Clotting by heparin of hemoaccess for hemodialysis in an end-stage renal disease patient
American Journal of Kidney Diseases
Arteriovenous graft; clotting; end-stage renal disease; hemodialysis; heparin; heparin-dependent platelet antibody
Clotting of vascular access in hemodialysis patients remains a significant problem. The routine use of heparin to anticoagulate the blood during hemodialysis has been helpful in increasing the life span of vascular access in these patients. However, the use of heparin is not without complications. Heparin-induced thrombocytopenia is one of the well-recognized drug-induced thrombocytopenic disorders that by itself usually does not cause serious morbidity. A small proportion of these patients concomitantly develop "paradoxic" acute thrombotic complications. Myocardial infarction, ischemic damage to lower extremities leading to amputation, and cerebrovascular accident with permanent neurologic deficits or leading to death are just some of the disastrous complications. We report a case of paradoxic clotting of the hemoaccess in a patient receiving hemodialysis treatment associated with the use of heparin that has not been previously described. The patient had heparin-dependent platelet antibody resulting in a decrease in platelet count and clotting of the hemoaccess. © 1995.

_Extracted data_
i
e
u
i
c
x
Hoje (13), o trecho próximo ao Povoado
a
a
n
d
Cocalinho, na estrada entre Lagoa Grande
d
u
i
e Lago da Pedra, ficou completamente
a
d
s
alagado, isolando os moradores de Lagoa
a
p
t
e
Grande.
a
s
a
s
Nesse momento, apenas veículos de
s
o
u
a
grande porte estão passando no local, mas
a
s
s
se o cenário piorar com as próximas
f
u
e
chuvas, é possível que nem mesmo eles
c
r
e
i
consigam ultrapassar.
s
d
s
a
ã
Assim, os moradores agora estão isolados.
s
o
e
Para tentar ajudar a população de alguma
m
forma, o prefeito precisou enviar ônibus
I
...
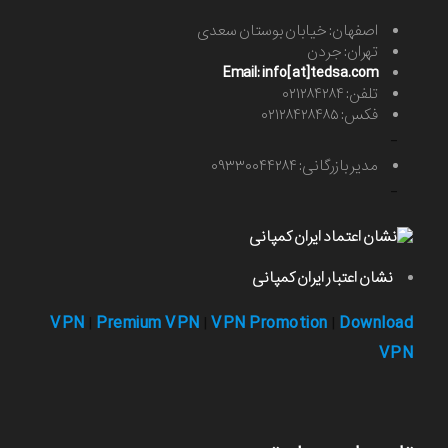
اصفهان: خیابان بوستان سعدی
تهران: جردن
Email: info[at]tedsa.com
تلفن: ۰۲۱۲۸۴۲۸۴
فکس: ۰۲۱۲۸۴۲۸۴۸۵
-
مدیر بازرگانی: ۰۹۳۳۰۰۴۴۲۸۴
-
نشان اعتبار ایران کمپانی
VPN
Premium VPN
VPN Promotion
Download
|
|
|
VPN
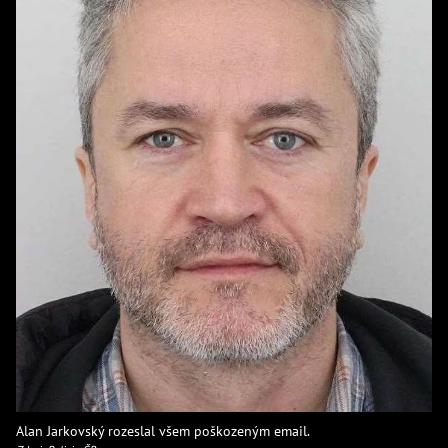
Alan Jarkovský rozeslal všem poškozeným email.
* * *
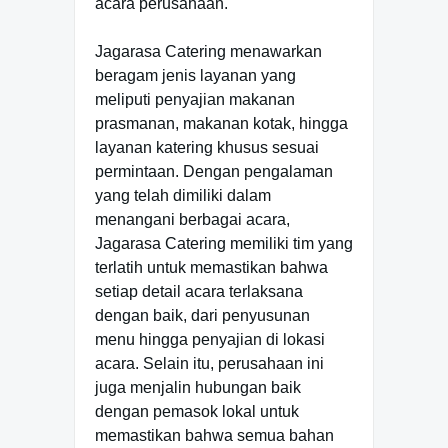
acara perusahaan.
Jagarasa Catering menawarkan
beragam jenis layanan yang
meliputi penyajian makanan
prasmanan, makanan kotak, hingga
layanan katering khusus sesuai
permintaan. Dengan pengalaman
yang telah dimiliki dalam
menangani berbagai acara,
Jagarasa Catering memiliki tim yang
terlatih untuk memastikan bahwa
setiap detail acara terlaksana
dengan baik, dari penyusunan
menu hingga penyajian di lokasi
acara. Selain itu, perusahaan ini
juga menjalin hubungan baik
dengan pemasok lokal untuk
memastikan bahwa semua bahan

_Questions_
a - Say whether each statement agrees with the abstract on heparin and hemoaccess clotting. Answer yes or no for each and quote the words from the abstract that decide it.
(i) Heparin-induced thrombocytopenia by itself usually causes serious morbidity.
(ii) Only a small share of these patients also develop paradoxic acute thrombotic complications.
(iii) The patient's platelet count rose.
b - According to the abstract on heparin and hemoaccess clotting, what did the patient have that caused the platelet count to fall and the hemoaccess to clot?

_Answers to the tasks_
a -
(i) No: "by itself usually does not cause serious morbidity"
(ii) Yes: "A small proportion of these patients concomitantly develop"
(iii) No: "resulting in a decrease in platelet count"

b - A heparin-dependent platelet antibody.